Vancil-Coleman wanted to pursue funeral direction after high school, but didn't.

“People were like no that’s weird, that’s not a job for women," she said.

But when her grandfather passed away during the COVID pandemic, she decided to take the leap of faith. Vancil-Coleman left her job in health care and went back to school to become a funeral director.

“Because of all the COVID restrictions, we didn’t have a funeral for him," Vancil-Coleman said. "And I felt like we were really robbed of that experience, which is so important to process the loss that it kind of woke that back up in me like no this is something I need to do.”

And she’s not the only woman in her class, in fact her class of over thirty is mostly women, including Kim Pattee. Pattee and Vancil-Coleman both work in funeral homes while not in class, and their entire staffs are also women.

Vancil-Coleman and Pattee move a casket.
Vancil-Coleman and Pattee move a casket. (Spectrum News 1/Katie Kapusta)

In 2017, almost 65% of graduates from funeral director programs in the US were women, according to the American Board of Funeral Service Education.

“It does make me feel hopeful," Pattee said. "And it makes me feel more confident like I do belong here.”
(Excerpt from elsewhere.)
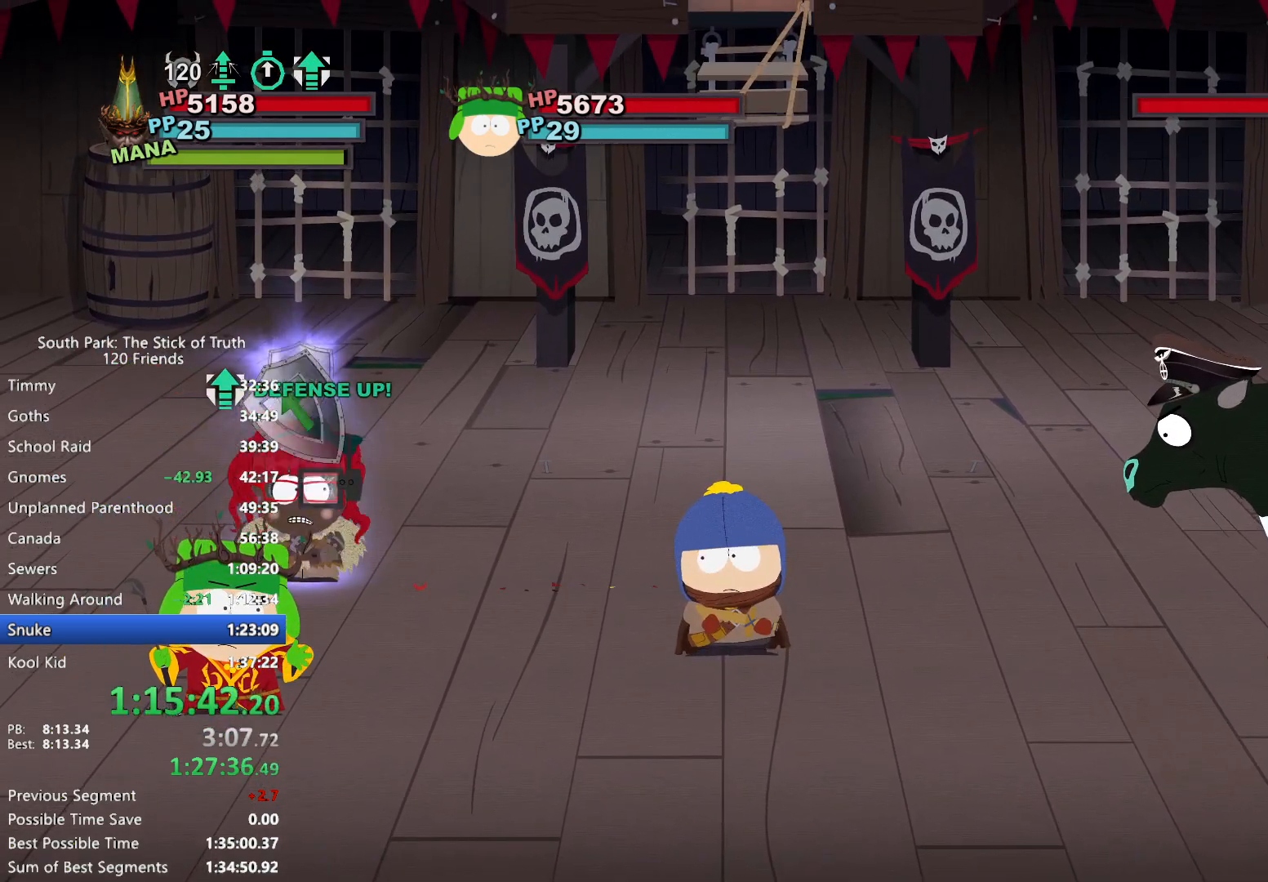
{"dt_ms": 500, "buttons": [], "left_stick": "center", "right_stick": "center", "events": []}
But it hasn’t always been like that.

When Jack Lechner, the president and CEO of the college, started school in 1972, his class of 19 had just two women.

He said the way the industry is changing, with many funeral directors’ children no longer wanting to get in the business, has turned the tables.

Classes at CCMS were historically male dominated. (Spectrum News 1/Katie Kapusta)

“It’s become more people who are searching for what they want to do with a career and that lends itself to women much better because they are more caring, more compassionate and they come in with the right attitude and the right empathy," Lechner said.

Vancil-Coleman said she’s glad she finally followed her dream.

“I wish I would have listened then," Vancil-Coleman said. "But that’s okay because I’m here now and there have been so many amazing women who have come before me that have blazed that trail.”